Going forward, technological advancements in scanning and capture technology will directly allow for a continuous record of buildings. While higher-end models will always be necessary in high-accuracy scenarios, the form factor and cost of LiDAR technology are already becoming accessible at the smartphone scale. Furthermore, image-based reconstruction is increasingly merging with deep learning techniques, fostering more accurate reproductions from smartphone hardware capture (Heipke and Rottensteiner 2020). As these tools become appropriate for full building reconstruction, they will become better integrated in the ongoing operations of building managers and owners, thus extending life cycles through target repair and ultimately more informed reuse of building components.

There are also paths for adapting the role of scanning technology in the building life cycle. Scanning and scan-to-BIM are often employed currently as a single explicit step, as a static representation of the building state. These same increases in accessibility will allow for regular or even continuous recording and updating of associated BIM models as part of the digital twin concept (Chap. 1 by Koutamanis on BIM and digital twins). In the context of circular construction and urban mining, it is also possible to provide up-to-date information on large-scale inventories of material and components, which are instrumental to closing material loops. These continuous and integrated models will be further enhanced with varied data sources. Alternative hardware, such as thermal imaging, has been studied to overcome noisy and uncertain lighting conditions in building sites, as well as its potential for locating hidden mechanical, electrical, and plumbing engineering components (Pazhoohesh et al. 2021; Penzel et al. 2019). Understanding the interior of components may be addressed by several tomography technologies, such as those using electrical resistance or ultrasonic audio for studying structural conditions in wood and concrete (Karhunen et al. 2010; Zielińska and Rucka 2021).

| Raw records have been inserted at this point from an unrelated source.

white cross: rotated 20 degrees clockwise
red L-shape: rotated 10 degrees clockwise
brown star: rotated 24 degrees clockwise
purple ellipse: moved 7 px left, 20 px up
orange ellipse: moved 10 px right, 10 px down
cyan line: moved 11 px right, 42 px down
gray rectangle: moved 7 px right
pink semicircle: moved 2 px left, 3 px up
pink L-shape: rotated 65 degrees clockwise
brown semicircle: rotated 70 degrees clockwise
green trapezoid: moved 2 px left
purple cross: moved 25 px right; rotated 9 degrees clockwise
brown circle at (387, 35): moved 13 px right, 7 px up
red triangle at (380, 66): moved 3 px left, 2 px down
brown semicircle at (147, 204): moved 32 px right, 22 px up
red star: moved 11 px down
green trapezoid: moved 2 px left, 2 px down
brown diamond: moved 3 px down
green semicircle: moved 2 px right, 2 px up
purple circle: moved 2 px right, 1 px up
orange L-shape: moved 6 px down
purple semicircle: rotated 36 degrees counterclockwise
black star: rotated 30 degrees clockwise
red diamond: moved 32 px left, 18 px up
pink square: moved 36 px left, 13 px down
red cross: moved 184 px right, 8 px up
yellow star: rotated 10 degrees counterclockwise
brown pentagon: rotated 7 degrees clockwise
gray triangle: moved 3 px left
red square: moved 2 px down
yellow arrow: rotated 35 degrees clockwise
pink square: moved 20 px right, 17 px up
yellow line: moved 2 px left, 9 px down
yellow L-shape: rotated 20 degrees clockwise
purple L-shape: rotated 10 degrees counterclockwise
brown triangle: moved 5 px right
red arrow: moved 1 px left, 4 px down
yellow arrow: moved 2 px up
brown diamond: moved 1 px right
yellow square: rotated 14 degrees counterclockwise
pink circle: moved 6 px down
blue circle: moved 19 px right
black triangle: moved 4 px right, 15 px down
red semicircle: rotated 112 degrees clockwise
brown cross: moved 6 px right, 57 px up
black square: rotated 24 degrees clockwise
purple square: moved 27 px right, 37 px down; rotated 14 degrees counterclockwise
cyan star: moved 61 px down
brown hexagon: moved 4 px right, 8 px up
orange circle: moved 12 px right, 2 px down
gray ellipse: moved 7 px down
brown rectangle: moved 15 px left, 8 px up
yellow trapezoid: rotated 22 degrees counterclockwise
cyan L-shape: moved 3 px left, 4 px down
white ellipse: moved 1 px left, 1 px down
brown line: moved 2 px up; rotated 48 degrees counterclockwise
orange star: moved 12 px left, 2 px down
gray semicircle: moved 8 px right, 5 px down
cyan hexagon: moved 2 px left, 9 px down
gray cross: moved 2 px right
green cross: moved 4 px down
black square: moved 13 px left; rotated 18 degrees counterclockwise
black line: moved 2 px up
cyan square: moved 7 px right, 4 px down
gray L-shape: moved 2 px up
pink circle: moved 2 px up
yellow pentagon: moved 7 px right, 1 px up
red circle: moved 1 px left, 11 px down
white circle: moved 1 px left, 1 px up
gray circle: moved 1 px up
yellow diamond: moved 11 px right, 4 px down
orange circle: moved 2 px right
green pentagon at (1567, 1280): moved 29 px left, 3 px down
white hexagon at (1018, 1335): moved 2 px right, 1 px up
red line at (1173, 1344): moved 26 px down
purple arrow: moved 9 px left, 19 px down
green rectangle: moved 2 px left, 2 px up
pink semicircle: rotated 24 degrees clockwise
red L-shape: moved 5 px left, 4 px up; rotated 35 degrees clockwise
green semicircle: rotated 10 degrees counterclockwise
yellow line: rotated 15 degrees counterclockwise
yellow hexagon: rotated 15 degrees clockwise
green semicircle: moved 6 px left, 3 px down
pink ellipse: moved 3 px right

Digitisation via scanning technologies and scan-to-BIM is a key facilitator in a digitalised system for circularity in the built environment and is crucial for achieving the target of zero-carbon buildings by 2050. Presently, practitioners often lack precise pre-demolition information to understand the existing building stock. Scanning, geometry assignment, and material analysis together address this need. Centrally, they allow for the large-scale creation of BIM models and geometry for digital twins. This information can also aid in creating sharable material passports that compile the linked data describing a component’s characteristics, location, history, and ownership status in previously non-digitised contexts. Automated techniques for capture and analysis are also a central application for AI and computer vision in reuse operations. Together, they are a key source of information that powers the subsequent systems for material tracking and design in a circular built environment as well as improving accuracy, efficiency, and collaboration in the built environment.

7 Key Takeaways

  • Effective material reuse requires data about many available sites and components to close the loop into new projects.

  • Reality capture technologies record large amounts of spatial data as point clouds, collecting useful information about as many relevant components as possible and contributing to the digital representation of the built environment ultimately needed for circular construction.

  • Point cloud data can inform material passports and qualitative checks throughout the life span of a building, facilitating repair operations to slow the life span of individual buildings and enabling the analysis and tracking of materials and components throughout their life cycle.